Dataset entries
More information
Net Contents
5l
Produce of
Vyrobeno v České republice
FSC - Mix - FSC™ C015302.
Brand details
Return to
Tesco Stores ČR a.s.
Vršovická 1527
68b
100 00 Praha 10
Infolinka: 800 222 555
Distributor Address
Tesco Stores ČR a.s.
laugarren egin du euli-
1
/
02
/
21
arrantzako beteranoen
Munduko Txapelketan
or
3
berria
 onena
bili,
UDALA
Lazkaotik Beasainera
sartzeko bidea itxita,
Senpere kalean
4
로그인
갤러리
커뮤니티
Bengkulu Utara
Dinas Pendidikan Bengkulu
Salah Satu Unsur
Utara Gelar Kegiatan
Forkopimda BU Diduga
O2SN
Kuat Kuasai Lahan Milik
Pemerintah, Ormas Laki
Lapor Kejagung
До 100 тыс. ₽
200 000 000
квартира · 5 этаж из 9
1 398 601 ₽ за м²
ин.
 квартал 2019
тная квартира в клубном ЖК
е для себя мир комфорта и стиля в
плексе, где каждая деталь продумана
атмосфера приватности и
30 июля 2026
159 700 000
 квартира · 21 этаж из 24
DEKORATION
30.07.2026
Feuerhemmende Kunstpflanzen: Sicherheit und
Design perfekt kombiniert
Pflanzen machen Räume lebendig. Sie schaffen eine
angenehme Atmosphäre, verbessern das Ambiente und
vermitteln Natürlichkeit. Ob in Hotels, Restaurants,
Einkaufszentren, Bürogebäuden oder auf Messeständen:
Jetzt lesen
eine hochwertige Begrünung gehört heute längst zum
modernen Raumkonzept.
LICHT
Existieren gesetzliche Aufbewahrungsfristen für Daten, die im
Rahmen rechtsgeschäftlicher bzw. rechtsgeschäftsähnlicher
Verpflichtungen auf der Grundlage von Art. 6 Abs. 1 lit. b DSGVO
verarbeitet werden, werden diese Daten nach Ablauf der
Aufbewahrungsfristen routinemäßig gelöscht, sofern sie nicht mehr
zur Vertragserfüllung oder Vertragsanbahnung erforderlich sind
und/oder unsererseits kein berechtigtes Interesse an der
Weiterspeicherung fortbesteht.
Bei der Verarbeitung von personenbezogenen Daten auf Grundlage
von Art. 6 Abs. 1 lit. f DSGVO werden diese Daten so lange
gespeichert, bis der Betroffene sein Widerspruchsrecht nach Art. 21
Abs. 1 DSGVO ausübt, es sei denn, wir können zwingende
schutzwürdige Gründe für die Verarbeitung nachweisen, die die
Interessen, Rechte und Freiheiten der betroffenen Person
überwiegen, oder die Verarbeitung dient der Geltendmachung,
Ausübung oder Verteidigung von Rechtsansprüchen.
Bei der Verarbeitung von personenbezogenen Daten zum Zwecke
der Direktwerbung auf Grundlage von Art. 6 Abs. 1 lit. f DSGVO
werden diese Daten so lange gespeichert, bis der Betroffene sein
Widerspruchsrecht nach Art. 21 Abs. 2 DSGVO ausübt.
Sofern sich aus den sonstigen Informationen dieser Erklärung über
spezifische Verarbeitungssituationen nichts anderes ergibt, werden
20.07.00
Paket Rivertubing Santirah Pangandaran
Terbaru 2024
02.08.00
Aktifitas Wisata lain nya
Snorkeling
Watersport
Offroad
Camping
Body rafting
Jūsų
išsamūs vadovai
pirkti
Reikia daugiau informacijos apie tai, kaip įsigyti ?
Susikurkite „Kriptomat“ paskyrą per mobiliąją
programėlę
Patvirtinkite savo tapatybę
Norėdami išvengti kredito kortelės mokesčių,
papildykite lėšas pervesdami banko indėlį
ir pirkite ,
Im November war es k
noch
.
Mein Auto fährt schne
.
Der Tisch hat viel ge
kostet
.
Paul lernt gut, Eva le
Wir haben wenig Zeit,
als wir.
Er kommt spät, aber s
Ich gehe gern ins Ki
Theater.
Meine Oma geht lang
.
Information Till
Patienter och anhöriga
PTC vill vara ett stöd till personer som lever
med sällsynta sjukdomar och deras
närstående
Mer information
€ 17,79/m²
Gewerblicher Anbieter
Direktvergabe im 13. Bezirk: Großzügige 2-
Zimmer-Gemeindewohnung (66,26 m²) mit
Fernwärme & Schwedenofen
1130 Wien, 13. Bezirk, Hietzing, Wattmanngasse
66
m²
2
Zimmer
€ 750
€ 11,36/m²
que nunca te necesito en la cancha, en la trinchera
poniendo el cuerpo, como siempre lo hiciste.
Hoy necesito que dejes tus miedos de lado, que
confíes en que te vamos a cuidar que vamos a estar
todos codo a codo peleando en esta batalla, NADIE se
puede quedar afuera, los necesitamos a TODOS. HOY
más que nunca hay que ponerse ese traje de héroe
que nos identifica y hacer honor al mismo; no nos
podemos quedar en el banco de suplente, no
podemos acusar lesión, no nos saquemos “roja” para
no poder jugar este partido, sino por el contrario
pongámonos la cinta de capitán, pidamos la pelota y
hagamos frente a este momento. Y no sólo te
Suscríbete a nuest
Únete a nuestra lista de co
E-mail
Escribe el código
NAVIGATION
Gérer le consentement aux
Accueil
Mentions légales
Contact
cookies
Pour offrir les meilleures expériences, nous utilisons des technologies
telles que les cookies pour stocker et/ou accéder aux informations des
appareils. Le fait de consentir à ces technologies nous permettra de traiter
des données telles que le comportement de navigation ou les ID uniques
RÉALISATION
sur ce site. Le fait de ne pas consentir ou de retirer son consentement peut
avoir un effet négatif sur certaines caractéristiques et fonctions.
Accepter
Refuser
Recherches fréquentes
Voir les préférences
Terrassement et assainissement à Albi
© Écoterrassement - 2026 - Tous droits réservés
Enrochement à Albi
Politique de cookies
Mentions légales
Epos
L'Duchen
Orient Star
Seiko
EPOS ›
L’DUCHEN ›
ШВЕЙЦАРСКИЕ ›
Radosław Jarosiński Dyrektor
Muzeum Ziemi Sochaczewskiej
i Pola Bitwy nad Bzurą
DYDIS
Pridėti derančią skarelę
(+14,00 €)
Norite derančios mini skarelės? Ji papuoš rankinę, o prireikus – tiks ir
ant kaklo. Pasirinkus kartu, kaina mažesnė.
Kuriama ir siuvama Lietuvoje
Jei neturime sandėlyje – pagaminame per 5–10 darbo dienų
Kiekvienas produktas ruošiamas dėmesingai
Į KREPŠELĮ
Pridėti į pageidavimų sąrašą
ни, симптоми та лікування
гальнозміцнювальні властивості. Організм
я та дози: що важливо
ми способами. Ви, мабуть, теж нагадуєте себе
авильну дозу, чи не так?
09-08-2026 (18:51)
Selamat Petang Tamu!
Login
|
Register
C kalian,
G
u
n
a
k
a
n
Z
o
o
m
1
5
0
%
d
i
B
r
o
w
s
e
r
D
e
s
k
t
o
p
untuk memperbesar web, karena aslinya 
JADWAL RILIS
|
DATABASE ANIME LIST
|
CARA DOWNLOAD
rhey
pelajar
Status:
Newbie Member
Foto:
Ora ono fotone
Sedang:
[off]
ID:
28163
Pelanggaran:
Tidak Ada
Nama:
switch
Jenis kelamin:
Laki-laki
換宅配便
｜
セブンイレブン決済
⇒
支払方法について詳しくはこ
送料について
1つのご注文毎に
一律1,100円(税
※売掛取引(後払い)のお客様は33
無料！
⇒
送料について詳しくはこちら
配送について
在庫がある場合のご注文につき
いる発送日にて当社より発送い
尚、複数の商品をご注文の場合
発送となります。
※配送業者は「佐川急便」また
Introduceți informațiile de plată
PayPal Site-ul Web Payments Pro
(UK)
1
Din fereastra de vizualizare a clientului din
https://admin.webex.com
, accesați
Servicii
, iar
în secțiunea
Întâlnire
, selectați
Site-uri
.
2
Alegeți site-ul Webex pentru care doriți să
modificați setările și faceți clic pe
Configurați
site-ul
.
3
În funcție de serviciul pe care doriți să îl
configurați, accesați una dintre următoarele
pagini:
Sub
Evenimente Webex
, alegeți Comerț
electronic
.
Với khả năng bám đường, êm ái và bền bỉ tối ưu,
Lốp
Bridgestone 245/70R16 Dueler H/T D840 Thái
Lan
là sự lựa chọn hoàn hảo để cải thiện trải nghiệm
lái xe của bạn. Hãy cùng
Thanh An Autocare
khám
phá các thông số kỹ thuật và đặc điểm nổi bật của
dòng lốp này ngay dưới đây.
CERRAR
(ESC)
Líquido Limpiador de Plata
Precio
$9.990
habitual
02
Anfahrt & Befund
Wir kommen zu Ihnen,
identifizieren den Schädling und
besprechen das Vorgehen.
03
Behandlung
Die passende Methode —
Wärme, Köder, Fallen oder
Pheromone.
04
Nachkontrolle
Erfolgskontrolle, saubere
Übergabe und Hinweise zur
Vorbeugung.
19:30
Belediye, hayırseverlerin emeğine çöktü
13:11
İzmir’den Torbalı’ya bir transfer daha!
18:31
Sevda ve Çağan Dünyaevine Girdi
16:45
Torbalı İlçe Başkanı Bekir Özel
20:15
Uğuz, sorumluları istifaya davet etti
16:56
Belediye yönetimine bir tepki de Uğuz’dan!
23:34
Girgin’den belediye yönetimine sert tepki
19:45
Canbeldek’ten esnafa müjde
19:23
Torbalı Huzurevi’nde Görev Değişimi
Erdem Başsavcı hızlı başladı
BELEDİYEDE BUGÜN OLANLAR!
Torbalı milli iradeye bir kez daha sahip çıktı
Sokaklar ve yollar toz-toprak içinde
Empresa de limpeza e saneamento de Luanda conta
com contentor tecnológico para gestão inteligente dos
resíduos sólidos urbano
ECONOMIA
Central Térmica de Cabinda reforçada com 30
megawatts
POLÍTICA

EXERCISE AIM: Copy the stretch of the records above that runs from the line with "telles que les" through the line with "Jei neturime sandėlyje". Both end lines belong in the copy, and nothing else does.

RESPONSE BELOW:
telles que les cookies pour stocker et/ou accéder aux informations des
appareils. Le fait de consentir à ces technologies nous permettra de traiter
des données telles que le comportement de navigation ou les ID uniques
RÉALISATION
sur ce site. Le fait de ne pas consentir ou de retirer son consentement peut
avoir un effet négatif sur certaines caractéristiques et fonctions.
Accepter
Refuser
Recherches fréquentes
Voir les préférences
Terrassement et assainissement à Albi
© Écoterrassement - 2026 - Tous droits réservés
Enrochement à Albi
Politique de cookies
Mentions légales
Epos
L'Duchen
Orient Star
Seiko
EPOS ›
L’DUCHEN ›
ШВЕЙЦАРСКИЕ ›
Radosław Jarosiński Dyrektor
Muzeum Ziemi Sochaczewskiej
i Pola Bitwy nad Bzurą
DYDIS
Pridėti derančią skarelę
(+14,00 €)
Norite derančios mini skarelės? Ji papuoš rankinę, o prireikus – tiks ir
ant kaklo. Pasirinkus kartu, kaina mažesnė.
Kuriama ir siuvama Lietuvoje
Jei neturime sandėlyje – pagaminame per 5–10 darbo dienų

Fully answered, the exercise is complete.